What this task involves
Retype the rows from the start through the line containing "There are three", both ends included, with every character unchanged.

Information supplied
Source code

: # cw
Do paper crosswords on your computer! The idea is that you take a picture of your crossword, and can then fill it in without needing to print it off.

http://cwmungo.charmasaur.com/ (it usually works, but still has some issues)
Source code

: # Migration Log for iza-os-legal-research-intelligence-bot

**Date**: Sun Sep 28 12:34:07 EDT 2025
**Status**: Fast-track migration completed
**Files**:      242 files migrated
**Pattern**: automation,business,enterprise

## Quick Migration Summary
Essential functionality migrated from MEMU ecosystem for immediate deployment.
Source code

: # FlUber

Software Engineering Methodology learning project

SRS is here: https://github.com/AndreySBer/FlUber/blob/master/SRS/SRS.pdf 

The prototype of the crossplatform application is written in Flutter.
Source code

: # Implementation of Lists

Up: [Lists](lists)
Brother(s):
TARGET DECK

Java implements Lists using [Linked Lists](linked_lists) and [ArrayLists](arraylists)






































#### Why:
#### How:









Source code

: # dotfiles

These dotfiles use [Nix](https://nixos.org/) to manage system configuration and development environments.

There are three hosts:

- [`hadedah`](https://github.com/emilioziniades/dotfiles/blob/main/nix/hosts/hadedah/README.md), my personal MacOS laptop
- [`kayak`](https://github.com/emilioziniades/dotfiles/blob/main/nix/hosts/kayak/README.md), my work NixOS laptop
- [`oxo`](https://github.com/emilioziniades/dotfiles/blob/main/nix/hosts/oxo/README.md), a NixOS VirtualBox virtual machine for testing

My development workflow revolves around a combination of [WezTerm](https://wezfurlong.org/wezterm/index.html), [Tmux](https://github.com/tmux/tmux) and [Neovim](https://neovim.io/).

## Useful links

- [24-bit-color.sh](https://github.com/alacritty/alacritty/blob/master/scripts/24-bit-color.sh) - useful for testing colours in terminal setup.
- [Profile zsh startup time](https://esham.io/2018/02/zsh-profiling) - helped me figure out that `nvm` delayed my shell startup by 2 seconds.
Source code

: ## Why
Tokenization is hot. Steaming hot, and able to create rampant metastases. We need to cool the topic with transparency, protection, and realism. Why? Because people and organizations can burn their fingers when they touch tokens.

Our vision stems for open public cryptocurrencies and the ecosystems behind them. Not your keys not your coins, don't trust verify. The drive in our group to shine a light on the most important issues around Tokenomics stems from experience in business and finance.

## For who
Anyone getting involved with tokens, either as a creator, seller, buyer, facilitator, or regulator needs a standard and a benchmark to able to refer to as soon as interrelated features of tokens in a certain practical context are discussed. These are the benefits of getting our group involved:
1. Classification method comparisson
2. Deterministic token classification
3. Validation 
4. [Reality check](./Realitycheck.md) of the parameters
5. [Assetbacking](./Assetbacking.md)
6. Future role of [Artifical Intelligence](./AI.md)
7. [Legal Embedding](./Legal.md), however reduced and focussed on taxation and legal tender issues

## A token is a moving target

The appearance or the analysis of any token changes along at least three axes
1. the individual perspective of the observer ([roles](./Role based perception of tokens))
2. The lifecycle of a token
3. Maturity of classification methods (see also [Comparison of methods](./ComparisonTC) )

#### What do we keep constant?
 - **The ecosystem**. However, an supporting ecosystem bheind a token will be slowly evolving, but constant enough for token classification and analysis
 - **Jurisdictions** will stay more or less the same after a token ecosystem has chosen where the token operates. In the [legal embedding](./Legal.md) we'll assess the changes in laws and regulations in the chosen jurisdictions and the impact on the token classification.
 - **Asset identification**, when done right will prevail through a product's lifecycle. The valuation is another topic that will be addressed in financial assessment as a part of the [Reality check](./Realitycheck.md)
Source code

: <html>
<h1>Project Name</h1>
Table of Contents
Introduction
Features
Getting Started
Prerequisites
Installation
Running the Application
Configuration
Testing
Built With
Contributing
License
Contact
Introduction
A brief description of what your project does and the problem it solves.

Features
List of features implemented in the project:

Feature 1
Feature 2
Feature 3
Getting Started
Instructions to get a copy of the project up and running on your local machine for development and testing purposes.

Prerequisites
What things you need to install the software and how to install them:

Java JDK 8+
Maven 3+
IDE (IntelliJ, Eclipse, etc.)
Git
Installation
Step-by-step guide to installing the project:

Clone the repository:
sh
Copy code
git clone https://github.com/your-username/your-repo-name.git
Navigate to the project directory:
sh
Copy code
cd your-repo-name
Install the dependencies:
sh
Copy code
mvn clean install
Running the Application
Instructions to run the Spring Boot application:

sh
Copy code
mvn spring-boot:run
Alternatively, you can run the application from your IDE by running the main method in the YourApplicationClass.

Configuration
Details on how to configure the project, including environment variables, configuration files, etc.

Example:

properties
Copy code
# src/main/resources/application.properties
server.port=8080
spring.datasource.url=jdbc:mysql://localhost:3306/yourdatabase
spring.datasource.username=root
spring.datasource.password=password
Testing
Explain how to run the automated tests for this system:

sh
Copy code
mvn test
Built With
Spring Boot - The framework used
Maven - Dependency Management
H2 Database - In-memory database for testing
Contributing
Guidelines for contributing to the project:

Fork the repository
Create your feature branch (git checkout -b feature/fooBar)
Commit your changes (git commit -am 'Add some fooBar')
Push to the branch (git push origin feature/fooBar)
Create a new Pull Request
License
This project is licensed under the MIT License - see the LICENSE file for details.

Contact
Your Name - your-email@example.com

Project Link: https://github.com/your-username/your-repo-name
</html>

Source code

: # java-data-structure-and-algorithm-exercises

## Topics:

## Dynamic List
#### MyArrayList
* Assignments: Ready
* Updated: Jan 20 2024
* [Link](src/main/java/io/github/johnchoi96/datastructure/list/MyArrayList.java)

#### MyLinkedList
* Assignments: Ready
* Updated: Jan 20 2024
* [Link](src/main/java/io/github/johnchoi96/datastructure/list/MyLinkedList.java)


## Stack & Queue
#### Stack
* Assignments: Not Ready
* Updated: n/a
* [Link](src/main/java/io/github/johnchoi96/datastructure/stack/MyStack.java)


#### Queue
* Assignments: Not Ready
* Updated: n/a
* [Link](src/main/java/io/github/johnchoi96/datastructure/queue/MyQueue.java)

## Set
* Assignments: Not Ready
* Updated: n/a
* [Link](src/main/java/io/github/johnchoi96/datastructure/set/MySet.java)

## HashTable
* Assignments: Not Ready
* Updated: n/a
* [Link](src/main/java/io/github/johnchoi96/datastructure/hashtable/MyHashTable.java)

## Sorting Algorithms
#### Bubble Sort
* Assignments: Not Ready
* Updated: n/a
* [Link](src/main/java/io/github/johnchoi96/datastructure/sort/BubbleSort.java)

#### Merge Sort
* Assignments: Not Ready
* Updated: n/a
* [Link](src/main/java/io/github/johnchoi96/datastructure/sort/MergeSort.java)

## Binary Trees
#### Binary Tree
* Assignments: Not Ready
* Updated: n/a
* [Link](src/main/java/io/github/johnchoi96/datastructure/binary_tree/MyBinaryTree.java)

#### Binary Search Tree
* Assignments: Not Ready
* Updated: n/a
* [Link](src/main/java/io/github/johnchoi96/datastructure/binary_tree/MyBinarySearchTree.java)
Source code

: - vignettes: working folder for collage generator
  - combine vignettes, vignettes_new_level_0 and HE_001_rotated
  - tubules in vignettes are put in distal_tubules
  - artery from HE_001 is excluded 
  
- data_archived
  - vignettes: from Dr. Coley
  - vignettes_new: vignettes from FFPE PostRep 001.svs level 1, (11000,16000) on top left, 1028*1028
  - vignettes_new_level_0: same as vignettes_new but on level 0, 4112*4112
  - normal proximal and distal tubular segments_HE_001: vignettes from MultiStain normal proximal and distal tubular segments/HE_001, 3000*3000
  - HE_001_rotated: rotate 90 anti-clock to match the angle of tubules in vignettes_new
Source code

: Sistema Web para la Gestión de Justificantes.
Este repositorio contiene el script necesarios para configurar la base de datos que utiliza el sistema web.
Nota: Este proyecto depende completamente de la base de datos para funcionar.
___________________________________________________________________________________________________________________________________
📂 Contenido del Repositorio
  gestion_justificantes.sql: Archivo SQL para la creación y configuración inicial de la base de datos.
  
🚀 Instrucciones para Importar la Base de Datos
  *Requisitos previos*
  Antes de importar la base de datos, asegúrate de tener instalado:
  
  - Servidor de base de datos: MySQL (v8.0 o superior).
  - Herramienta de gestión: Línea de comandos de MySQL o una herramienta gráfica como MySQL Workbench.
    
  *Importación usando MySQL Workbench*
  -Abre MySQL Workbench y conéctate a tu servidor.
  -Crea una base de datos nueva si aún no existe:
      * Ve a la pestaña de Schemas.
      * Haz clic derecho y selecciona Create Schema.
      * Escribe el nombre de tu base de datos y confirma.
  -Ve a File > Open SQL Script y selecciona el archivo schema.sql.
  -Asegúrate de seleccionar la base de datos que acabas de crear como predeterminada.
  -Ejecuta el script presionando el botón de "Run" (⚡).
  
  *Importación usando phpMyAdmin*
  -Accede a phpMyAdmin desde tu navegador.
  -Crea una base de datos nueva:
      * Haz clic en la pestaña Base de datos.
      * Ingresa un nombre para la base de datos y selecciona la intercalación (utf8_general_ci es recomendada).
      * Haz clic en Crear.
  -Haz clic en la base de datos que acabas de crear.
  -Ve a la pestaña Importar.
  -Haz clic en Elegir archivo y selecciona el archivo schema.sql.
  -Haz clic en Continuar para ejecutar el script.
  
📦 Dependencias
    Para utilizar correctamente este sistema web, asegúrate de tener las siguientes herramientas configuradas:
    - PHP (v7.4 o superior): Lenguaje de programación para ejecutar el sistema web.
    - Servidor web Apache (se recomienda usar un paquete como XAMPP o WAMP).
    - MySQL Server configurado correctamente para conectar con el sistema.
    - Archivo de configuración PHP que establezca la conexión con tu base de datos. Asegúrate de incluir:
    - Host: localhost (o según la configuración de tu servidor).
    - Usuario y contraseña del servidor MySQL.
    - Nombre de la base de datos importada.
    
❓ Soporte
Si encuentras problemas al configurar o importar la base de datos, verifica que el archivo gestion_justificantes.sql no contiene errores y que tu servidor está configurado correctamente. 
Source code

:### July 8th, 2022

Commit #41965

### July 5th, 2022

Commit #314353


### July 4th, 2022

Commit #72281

Solution to this exercise
Source code

: # cw
Do paper crosswords on your computer! The idea is that you take a picture of your crossword, and can then fill it in without needing to print it off.

http://cwmungo.charmasaur.com/ (it usually works, but still has some issues)
Source code

: # Migration Log for iza-os-legal-research-intelligence-bot

**Date**: Sun Sep 28 12:34:07 EDT 2025
**Status**: Fast-track migration completed
**Files**:      242 files migrated
**Pattern**: automation,business,enterprise

## Quick Migration Summary
Essential functionality migrated from MEMU ecosystem for immediate deployment.
Source code

: # FlUber

Software Engineering Methodology learning project

SRS is here: https://github.com/AndreySBer/FlUber/blob/master/SRS/SRS.pdf 

The prototype of the crossplatform application is written in Flutter.
Source code

: # Implementation of Lists

Up: [Lists](lists)
Brother(s):
TARGET DECK

Java implements Lists using [Linked Lists](linked_lists) and [ArrayLists](arraylists)






































#### Why:
#### How:









Source code

: # dotfiles

These dotfiles use [Nix](https://nixos.org/) to manage system configuration and development environments.

There are three hosts:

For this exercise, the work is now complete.